Exercise description ::
The answer should be an exact copy of the lines from the line with "bom antivírus, temos" through the last line of the entries, and no other lines.

========================

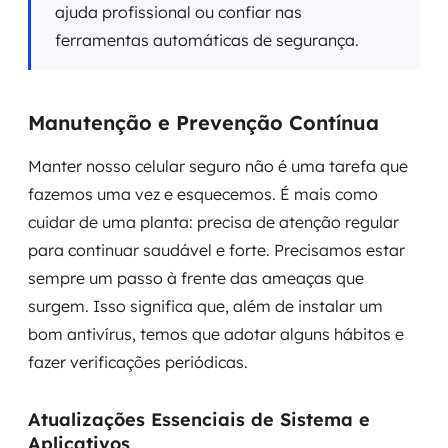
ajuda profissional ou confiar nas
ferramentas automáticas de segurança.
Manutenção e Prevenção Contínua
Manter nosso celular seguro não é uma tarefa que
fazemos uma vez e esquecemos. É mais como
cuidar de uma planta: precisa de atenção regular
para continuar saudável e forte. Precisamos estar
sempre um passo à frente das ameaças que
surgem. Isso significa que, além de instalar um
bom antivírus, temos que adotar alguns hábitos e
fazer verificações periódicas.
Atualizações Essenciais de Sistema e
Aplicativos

========================

Exercise output ::
bom antivírus, temos que adotar alguns hábitos e
fazer verificações periódicas.
Atualizações Essenciais de Sistema e
Aplicativos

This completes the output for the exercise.